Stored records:
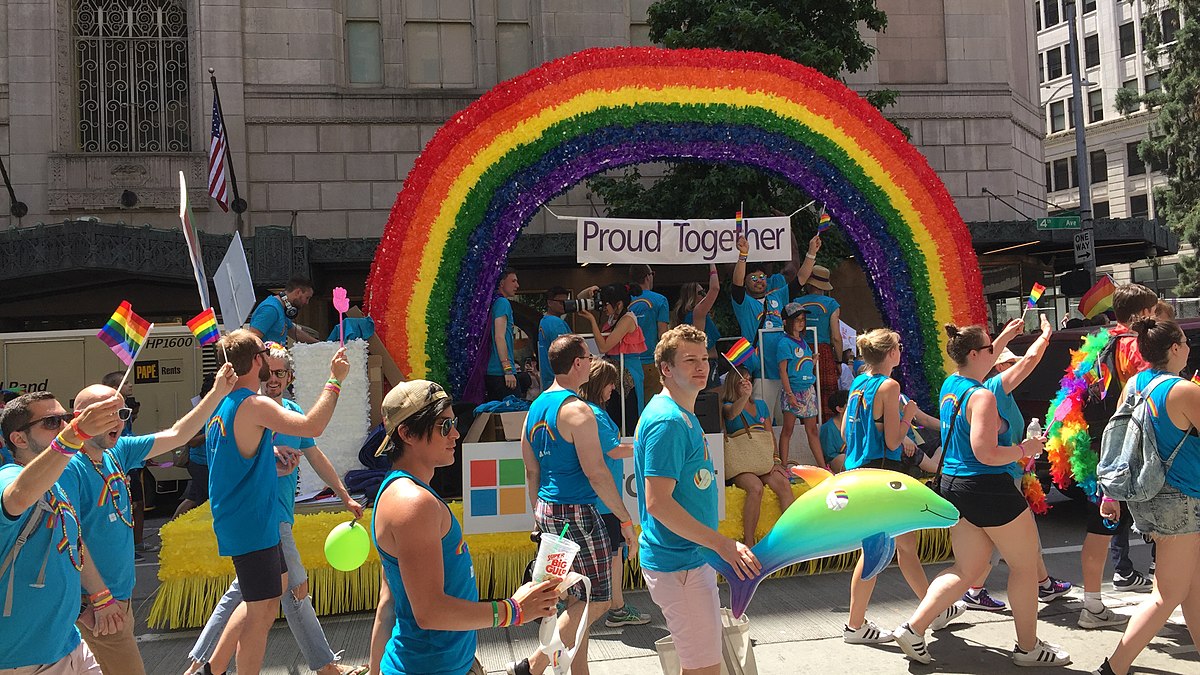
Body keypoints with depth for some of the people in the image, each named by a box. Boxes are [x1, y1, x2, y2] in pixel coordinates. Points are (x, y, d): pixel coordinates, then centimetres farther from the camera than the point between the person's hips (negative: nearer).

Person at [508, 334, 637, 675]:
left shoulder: (536, 407, 10)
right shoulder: (577, 410, -17)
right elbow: (596, 473, -20)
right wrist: (626, 519, -14)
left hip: (548, 511, 9)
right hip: (576, 514, -9)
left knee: (577, 598, 16)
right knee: (597, 599, 0)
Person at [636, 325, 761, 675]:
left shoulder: (683, 415, 12)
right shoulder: (667, 421, -20)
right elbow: (657, 503, -27)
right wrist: (723, 544, -26)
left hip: (693, 556, 11)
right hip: (679, 563, -11)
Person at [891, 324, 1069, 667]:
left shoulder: (950, 384, 7)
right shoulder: (982, 396, -19)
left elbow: (980, 366, 31)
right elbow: (987, 454, -25)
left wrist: (1008, 334, 36)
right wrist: (1025, 449, -9)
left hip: (953, 485, 9)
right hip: (988, 488, -9)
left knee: (966, 570, 14)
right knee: (1025, 565, 10)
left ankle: (914, 627, 5)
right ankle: (1027, 648, 21)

== WORK REQUEST ==
From the entries above, pull out each line that contains the word "elbow".

== OUTPUT BELOW ==
right elbow: (596, 473, -20)
right elbow: (657, 503, -27)
left elbow: (980, 366, 31)
right elbow: (987, 454, -25)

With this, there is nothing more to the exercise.